Je souhaite tout d’abord lever une inquiétude s’agissant des prestations liées à l’aide médicale d’État, l’AME : contrairement à ce que l’on entend parfois, les bénéficiaires de l’AME n’ont pas plus de droits que les titulaires de la couverture maladie universelle complémentaire, la CMU-C. Ces derniers sont mieux protégés, car ils ont accès à des remboursements de soins dentaires et optiques supérieurs aux tarifs de la sécurité sociale, et ne peuvent se voir appliquer de dépassements d’honoraires. Les bénéficiaires de l’AME, en revanche, peuvent se voir appliquer ces dépassements.
Dans l’ensemble, le coût moyen des soins pour les titulaires de l’AME s’élève à 2 055 euros, contre 2 188 euros pour les assurés sociaux. De plus, les premiers ont recours aux médicaments génériques dans la même proportion que les seconds. Il n’est donc pas légitime d’affirmer que l’AME représente une charge financière disproportionnée par rapport à l’assurance maladie dont bénéficie le reste de la population.
L’article 86 bis ouvre la possibilité d’exclure de la prise en charge des soins et transports sanitaires « les actes, les produits et les prestations dont le service médical rendu n’a pas été qualifié de moyen ou d’important ou lorsqu’ils ne sont pas destinés directement au traitement ou à la prévention d’une maladie ». Cette exclusion sera déterminée dans des conditions prévues par décret en Conseil d’État.
La commission des affaires sociales comprend les objectifs visés par cet article. Elle s’interroge cependant sur le moyen choisi pour y parvenir. En effet, la demande de soins des titulaires de l’AME correspond, d’après les données fournies par le ministère et les associations d’aide aux migrants, à des soins de première nécessité.
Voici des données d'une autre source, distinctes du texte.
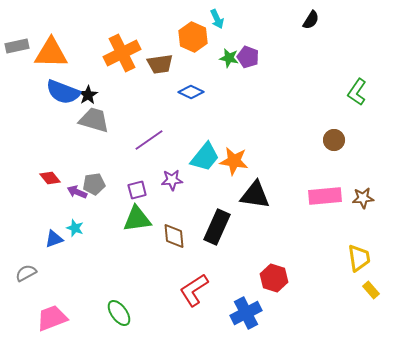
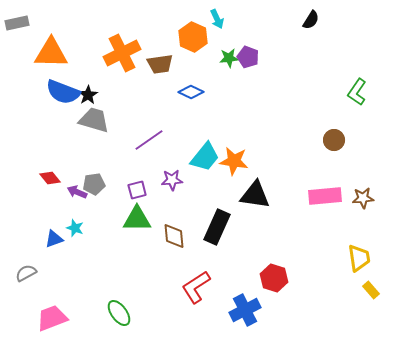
gray rectangle: moved 23 px up
green star: rotated 18 degrees counterclockwise
green triangle: rotated 8 degrees clockwise
red L-shape: moved 2 px right, 3 px up
blue cross: moved 1 px left, 3 px up
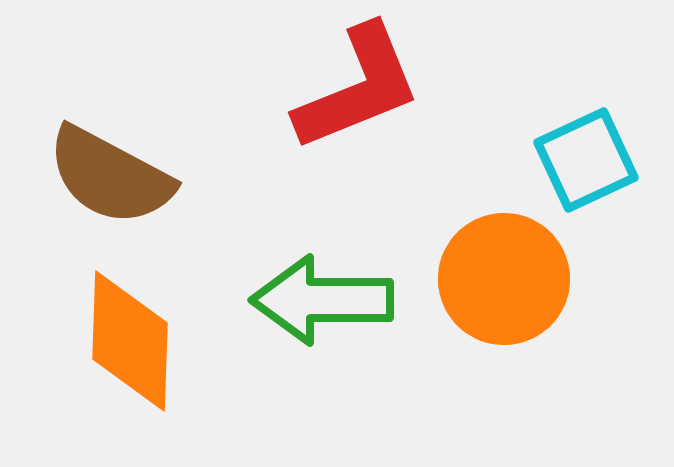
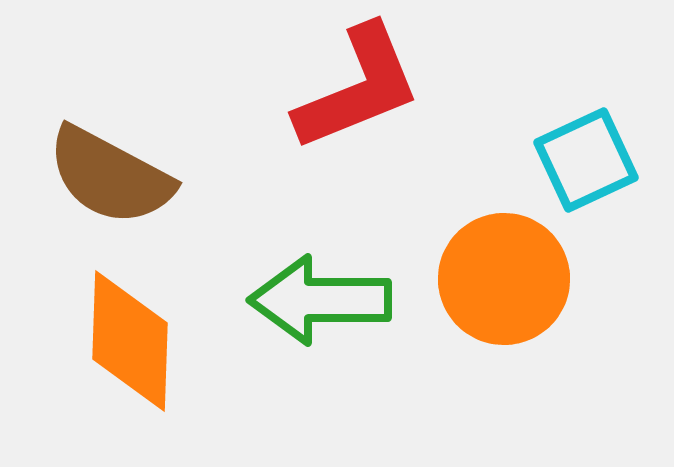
green arrow: moved 2 px left
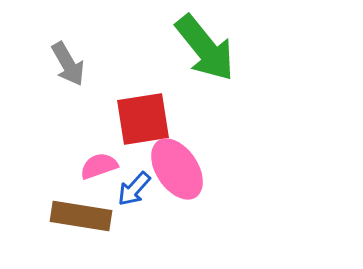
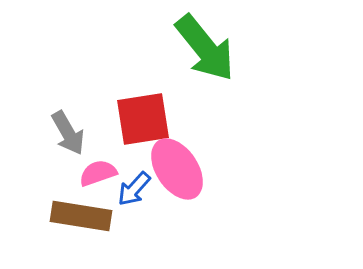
gray arrow: moved 69 px down
pink semicircle: moved 1 px left, 7 px down
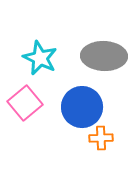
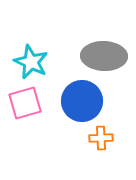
cyan star: moved 9 px left, 4 px down
pink square: rotated 24 degrees clockwise
blue circle: moved 6 px up
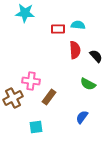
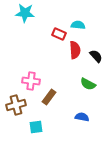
red rectangle: moved 1 px right, 5 px down; rotated 24 degrees clockwise
brown cross: moved 3 px right, 7 px down; rotated 12 degrees clockwise
blue semicircle: rotated 64 degrees clockwise
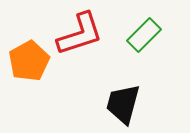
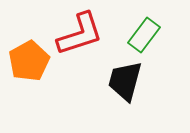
green rectangle: rotated 8 degrees counterclockwise
black trapezoid: moved 2 px right, 23 px up
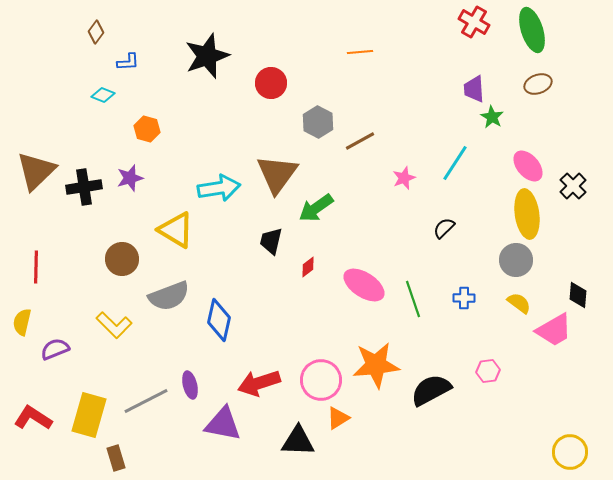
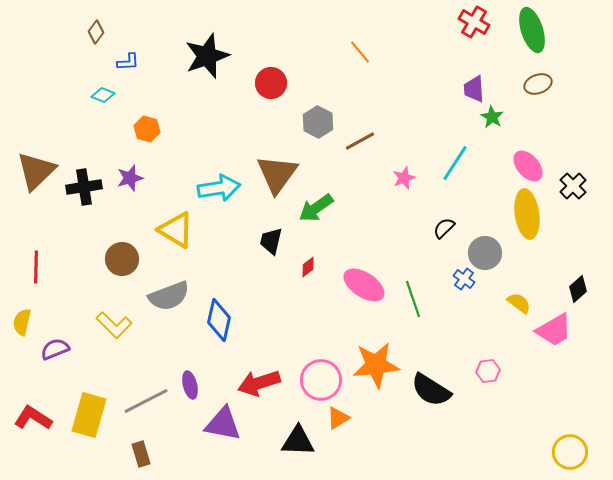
orange line at (360, 52): rotated 55 degrees clockwise
gray circle at (516, 260): moved 31 px left, 7 px up
black diamond at (578, 295): moved 6 px up; rotated 44 degrees clockwise
blue cross at (464, 298): moved 19 px up; rotated 35 degrees clockwise
black semicircle at (431, 390): rotated 120 degrees counterclockwise
brown rectangle at (116, 458): moved 25 px right, 4 px up
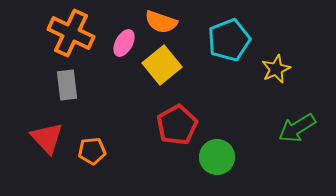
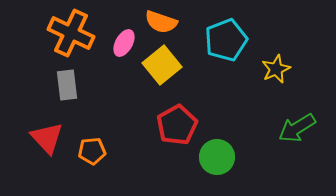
cyan pentagon: moved 3 px left
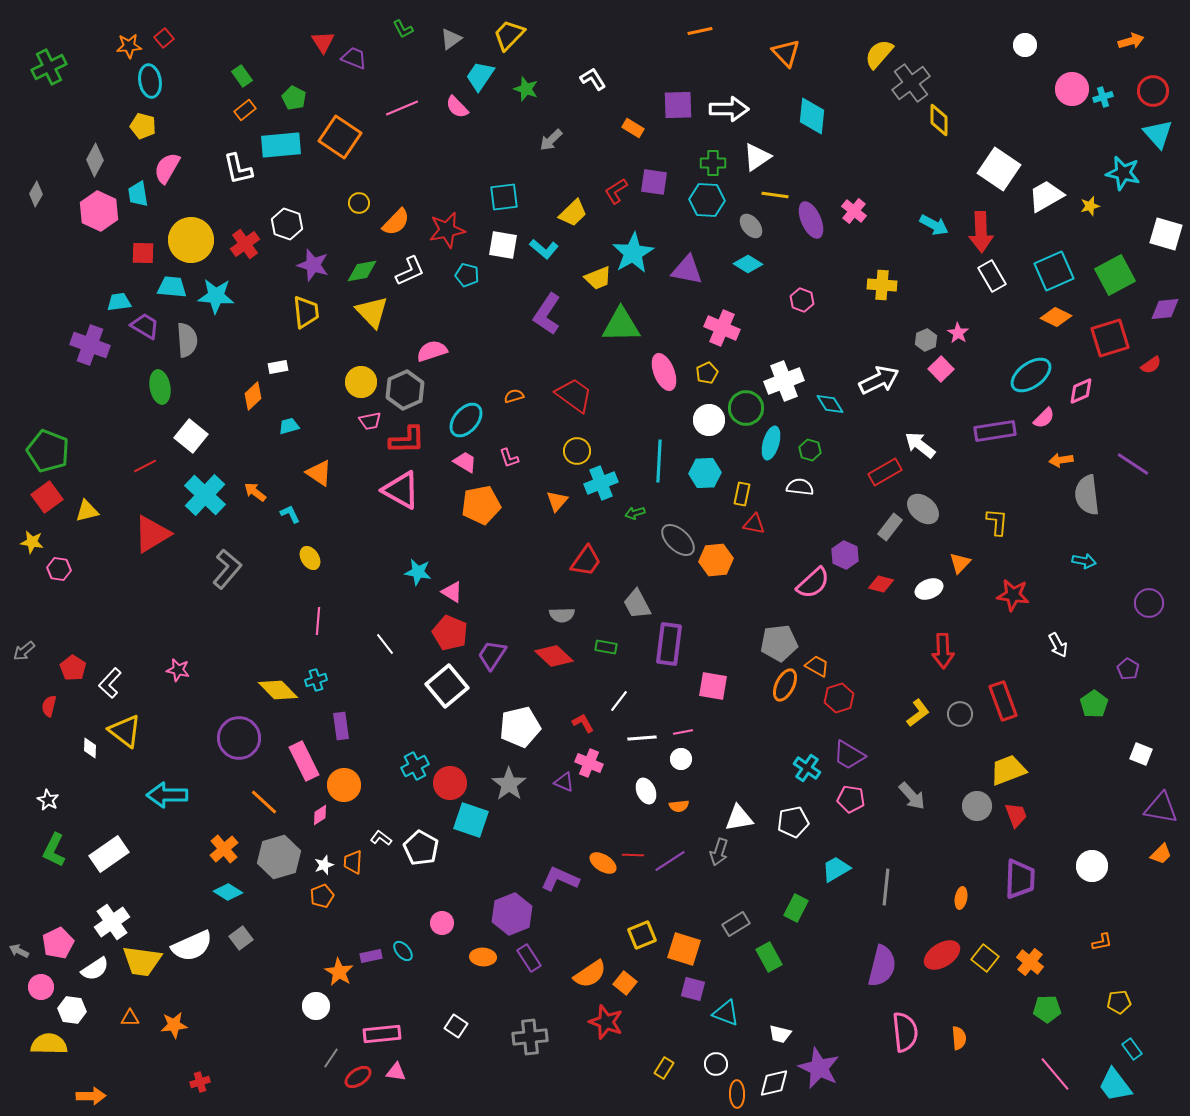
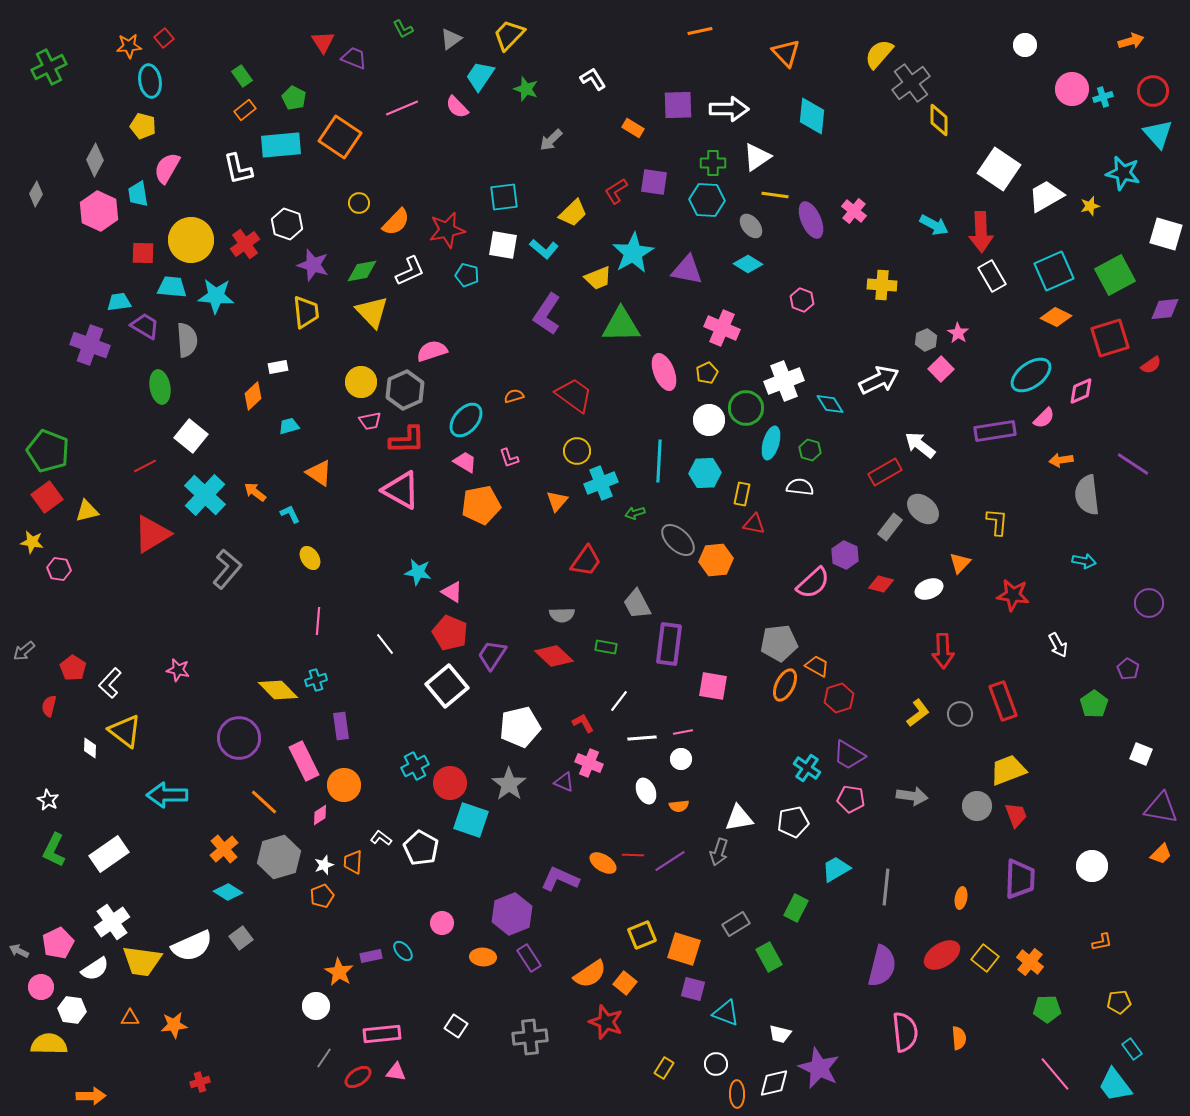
gray arrow at (912, 796): rotated 40 degrees counterclockwise
gray line at (331, 1058): moved 7 px left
Lors du débat à l’Assemblée nationale, la fécondation in vitro et les cures thermales ont été citées comme exemples de soins susceptibles d’être exclus du panier accessible par l’AME ; ils n’emportent pas la conviction.
Les cures thermales reposent sur le paiement par le curiste de son hébergement, sans prise en charge : il n’est donc pas étonnant qu’aucun titulaire de l’AME n’ait, à ce jour, bénéficié de tels soins. L’Agence de la biomédecine ne recense pas non plus de titulaires de l’AME ayant bénéficié d’une fécondation in vitro. De toute façon, les équipes médicales refusent de s’engager dans un tel processus avec des personnes dont la situation est économiquement et socialement précaire, au nom du bien-être de l’enfant.
La responsabilité des soignants, et particulièrement des médecins, dans les soins qu’ils prescrivent est la meilleure garantie de l’absence de dérives de l’aide médicale d’État. Il est particulièrement difficile de faire intervenir le pouvoir réglementaire dans la relation entre le médecin et son malade.
Par ailleurs, l’article entend limiter l’attractivité de l’aide médicale d’État pour répondre au risque d’une immigration fondée sur le besoin de soins non essentiels. Il n’est pas impossible que la perspective d’obtenir des soins joue, pour une part, dans la décision d’immigration des personnes qui se savent malades. Mais tel n’est pas le cas de la majorité des titulaires de l’AME. En effet, ceux-ci n’ont fait l’objet d’aucune prise en charge ni d’aucun dépistage dans leur pays d’origine, et sont principalement des personnes jeunes – 72 % d’entre eux sont âgés moins de quarante ans, d’après les chiffres fournis par la direction de la sécurité sociale –, physiquement capables d’entreprendre le voyage qui les conduira en France.
L’attractivité du système de soins français peut être plus importante pour les étrangers souffrant de maladies graves, mais ces derniers ne sont pas des titulaires de l’AME. En application de l’article L. 313–11 du code de l’entrée et du séjour des étrangers et du droit d’asile, ils ont en effet la possibilité de bénéficier de la CMU et de la CMU-C.
Pour l’ensemble de ces raisons, la commission des affaires sociales vous proposera un amendement de suppression de cet article.